### Material provided
'''

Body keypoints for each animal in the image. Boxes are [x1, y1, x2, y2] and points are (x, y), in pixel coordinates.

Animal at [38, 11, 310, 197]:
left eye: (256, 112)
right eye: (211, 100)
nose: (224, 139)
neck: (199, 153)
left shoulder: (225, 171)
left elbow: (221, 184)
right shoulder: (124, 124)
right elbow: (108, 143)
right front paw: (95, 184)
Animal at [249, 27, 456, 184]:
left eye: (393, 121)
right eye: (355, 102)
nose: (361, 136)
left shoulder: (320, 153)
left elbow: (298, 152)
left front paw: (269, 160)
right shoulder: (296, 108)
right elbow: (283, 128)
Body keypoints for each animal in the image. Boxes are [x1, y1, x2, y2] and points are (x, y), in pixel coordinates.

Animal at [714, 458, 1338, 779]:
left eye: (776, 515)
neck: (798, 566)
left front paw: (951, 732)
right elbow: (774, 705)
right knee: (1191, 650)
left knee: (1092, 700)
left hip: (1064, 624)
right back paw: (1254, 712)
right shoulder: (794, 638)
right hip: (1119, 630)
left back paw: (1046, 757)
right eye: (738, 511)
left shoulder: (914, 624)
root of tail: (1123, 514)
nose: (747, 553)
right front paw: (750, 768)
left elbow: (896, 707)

'''
'''

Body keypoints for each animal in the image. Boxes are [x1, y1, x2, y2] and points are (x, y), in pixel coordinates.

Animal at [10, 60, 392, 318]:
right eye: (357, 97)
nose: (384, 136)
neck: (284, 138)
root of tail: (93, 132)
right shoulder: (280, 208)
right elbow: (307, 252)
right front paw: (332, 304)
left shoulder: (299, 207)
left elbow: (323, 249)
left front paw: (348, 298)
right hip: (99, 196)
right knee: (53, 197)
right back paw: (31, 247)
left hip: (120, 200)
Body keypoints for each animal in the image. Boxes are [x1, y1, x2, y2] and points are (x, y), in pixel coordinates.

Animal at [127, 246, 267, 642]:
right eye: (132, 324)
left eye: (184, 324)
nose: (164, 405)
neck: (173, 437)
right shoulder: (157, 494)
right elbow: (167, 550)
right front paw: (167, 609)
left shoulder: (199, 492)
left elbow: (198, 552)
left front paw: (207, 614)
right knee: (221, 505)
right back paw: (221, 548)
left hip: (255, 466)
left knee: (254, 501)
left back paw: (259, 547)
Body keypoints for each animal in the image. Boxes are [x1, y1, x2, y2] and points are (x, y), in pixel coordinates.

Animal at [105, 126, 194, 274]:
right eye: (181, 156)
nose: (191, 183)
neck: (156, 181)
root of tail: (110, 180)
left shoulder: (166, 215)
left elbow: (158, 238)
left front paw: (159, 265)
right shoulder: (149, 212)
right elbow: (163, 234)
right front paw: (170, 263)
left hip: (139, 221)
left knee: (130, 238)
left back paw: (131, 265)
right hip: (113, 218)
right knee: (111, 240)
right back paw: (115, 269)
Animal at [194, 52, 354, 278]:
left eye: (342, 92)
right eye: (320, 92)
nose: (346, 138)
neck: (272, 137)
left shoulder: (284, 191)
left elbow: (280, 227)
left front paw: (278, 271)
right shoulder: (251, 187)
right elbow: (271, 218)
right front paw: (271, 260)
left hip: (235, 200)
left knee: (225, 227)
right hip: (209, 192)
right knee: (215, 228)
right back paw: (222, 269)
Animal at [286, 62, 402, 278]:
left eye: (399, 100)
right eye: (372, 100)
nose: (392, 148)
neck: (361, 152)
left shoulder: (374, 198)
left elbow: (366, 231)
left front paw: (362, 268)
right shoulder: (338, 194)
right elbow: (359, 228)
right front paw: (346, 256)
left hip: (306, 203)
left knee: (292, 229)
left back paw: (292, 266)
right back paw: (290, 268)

'''
'''

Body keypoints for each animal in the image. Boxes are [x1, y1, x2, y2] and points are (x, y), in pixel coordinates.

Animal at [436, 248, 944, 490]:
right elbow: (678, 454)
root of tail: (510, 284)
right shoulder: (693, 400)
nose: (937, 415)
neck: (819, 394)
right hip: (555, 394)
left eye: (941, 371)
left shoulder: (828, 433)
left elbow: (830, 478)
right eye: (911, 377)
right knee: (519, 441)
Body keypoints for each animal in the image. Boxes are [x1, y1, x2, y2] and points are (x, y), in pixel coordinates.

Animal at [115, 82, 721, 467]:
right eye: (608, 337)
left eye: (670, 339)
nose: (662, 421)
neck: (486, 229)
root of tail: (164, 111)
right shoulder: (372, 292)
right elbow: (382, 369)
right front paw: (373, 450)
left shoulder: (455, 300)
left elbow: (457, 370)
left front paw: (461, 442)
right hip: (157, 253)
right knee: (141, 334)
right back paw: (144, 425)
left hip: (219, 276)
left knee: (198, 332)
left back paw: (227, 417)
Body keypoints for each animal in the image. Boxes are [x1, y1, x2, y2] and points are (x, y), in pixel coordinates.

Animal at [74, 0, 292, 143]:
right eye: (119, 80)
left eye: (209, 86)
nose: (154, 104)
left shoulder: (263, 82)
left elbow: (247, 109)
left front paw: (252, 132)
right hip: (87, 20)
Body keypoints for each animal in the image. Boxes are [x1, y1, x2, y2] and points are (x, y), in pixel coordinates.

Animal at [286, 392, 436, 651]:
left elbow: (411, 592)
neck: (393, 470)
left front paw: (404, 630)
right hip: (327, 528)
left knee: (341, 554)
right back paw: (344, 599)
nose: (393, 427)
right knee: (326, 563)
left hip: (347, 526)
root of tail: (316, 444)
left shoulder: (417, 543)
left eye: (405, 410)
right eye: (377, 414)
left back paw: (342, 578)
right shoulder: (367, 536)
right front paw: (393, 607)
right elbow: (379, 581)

'''

### Action item
In how many lines of the data does the string "neck" appear? Only the number should be given.

### Your solution
10